* _Goal_: Could you repeat every line of the listing below word for word, changing nothing?

* _Extracted data entries_:
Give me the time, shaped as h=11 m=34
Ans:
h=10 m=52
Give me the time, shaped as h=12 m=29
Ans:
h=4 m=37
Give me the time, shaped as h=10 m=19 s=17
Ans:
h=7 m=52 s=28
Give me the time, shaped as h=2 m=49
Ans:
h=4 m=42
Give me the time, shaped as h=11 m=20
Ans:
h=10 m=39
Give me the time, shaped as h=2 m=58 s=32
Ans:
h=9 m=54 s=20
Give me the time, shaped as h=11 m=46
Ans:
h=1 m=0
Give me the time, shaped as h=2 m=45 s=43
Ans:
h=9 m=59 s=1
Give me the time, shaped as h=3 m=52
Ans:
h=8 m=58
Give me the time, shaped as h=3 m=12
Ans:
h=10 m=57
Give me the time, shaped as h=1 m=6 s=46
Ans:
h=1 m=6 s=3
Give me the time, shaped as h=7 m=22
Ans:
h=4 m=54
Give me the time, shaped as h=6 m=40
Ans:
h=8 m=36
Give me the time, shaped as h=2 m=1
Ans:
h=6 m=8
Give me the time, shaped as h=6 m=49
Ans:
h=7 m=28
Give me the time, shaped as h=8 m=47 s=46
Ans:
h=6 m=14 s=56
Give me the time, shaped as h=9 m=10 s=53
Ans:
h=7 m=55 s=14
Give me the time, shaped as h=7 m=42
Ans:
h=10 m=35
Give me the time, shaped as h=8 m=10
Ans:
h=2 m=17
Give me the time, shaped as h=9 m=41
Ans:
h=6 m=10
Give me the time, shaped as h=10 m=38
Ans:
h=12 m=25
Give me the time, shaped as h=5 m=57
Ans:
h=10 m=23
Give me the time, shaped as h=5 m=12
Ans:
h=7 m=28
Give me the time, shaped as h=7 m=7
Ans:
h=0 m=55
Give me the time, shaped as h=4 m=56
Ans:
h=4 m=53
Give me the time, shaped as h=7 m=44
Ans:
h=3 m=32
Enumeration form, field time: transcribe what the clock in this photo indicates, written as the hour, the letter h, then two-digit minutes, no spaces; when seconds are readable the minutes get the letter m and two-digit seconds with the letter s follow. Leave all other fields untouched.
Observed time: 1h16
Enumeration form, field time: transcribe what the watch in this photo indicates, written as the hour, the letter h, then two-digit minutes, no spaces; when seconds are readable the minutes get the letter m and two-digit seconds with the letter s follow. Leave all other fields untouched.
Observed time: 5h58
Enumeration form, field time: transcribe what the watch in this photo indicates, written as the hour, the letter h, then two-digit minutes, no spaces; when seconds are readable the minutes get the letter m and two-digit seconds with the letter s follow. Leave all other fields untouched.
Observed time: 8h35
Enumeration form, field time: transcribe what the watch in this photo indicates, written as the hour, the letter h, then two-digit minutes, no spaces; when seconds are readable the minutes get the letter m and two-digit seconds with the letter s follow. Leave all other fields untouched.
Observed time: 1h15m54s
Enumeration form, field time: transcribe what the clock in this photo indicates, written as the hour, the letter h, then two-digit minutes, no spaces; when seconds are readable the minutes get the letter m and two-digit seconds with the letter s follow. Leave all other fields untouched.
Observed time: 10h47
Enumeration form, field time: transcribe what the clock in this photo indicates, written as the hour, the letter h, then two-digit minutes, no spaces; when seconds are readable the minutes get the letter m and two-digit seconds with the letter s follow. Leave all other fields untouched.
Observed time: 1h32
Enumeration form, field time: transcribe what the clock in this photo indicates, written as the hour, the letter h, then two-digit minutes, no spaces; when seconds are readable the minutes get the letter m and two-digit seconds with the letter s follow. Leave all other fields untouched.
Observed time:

* _Answer in full_:
Give me the time, shaped as h=11 m=34
Ans:
h=10 m=52
Give me the time, shaped as h=12 m=29
Ans:
h=4 m=37
Give me the time, shaped as h=10 m=19 s=17
Ans:
h=7 m=52 s=28
Give me the time, shaped as h=2 m=49
Ans:
h=4 m=42
Give me the time, shaped as h=11 m=20
Ans:
h=10 m=39
Give me the time, shaped as h=2 m=58 s=32
Ans:
h=9 m=54 s=20
Give me the time, shaped as h=11 m=46
Ans:
h=1 m=0
Give me the time, shaped as h=2 m=45 s=43
Ans:
h=9 m=59 s=1
Give me the time, shaped as h=3 m=52
Ans:
h=8 m=58
Give me the time, shaped as h=3 m=12
Ans:
h=10 m=57
Give me the time, shaped as h=1 m=6 s=46
Ans:
h=1 m=6 s=3
Give me the time, shaped as h=7 m=22
Ans:
h=4 m=54
Give me the time, shaped as h=6 m=40
Ans:
h=8 m=36
Give me the time, shaped as h=2 m=1
Ans:
h=6 m=8
Give me the time, shaped as h=6 m=49
Ans:
h=7 m=28
Give me the time, shaped as h=8 m=47 s=46
Ans:
h=6 m=14 s=56
Give me the time, shaped as h=9 m=10 s=53
Ans:
h=7 m=55 s=14
Give me the time, shaped as h=7 m=42
Ans:
h=10 m=35
Give me the time, shaped as h=8 m=10
Ans:
h=2 m=17
Give me the time, shaped as h=9 m=41
Ans:
h=6 m=10
Give me the time, shaped as h=10 m=38
Ans:
h=12 m=25
Give me the time, shaped as h=5 m=57
Ans:
h=10 m=23
Give me the time, shaped as h=5 m=12
Ans:
h=7 m=28
Give me the time, shaped as h=7 m=7
Ans:
h=0 m=55
Give me the time, shaped as h=4 m=56
Ans:
h=4 m=53
Give me the time, shaped as h=7 m=44
Ans:
h=3 m=32
Enumeration form, field time: transcribe what the clock in this photo indicates, written as the hour, the letter h, then two-digit minutes, no spaces; when seconds are readable the minutes get the letter m and two-digit seconds with the letter s follow. Leave all other fields untouched.
Observed time: 1h16
Enumeration form, field time: transcribe what the watch in this photo indicates, written as the hour, the letter h, then two-digit minutes, no spaces; when seconds are readable the minutes get the letter m and two-digit seconds with the letter s follow. Leave all other fields untouched.
Observed time: 5h58
Enumeration form, field time: transcribe what the watch in this photo indicates, written as the hour, the letter h, then two-digit minutes, no spaces; when seconds are readable the minutes get the letter m and two-digit seconds with the letter s follow. Leave all other fields untouched.
Observed time: 8h35
Enumeration form, field time: transcribe what the watch in this photo indicates, written as the hour, the letter h, then two-digit minutes, no spaces; when seconds are readable the minutes get the letter m and two-digit seconds with the letter s follow. Leave all other fields untouched.
Observed time: 1h15m54s
Enumeration form, field time: transcribe what the clock in this photo indicates, written as the hour, the letter h, then two-digit minutes, no spaces; when seconds are readable the minutes get the letter m and two-digit seconds with the letter s follow. Leave all other fields untouched.
Observed time: 10h47
Enumeration form, field time: transcribe what the clock in this photo indicates, written as the hour, the letter h, then two-digit minutes, no spaces; when seconds are readable the minutes get the letter m and two-digit seconds with the letter s follow. Leave all other fields untouched.
Observed time: 1h32
Enumeration form, field time: transcribe what the clock in this photo indicates, written as the hour, the letter h, then two-digit minutes, no spaces; when seconds are readable the minutes get the letter m and two-digit seconds with the letter s follow. Leave all other fields untouched.
Observed time:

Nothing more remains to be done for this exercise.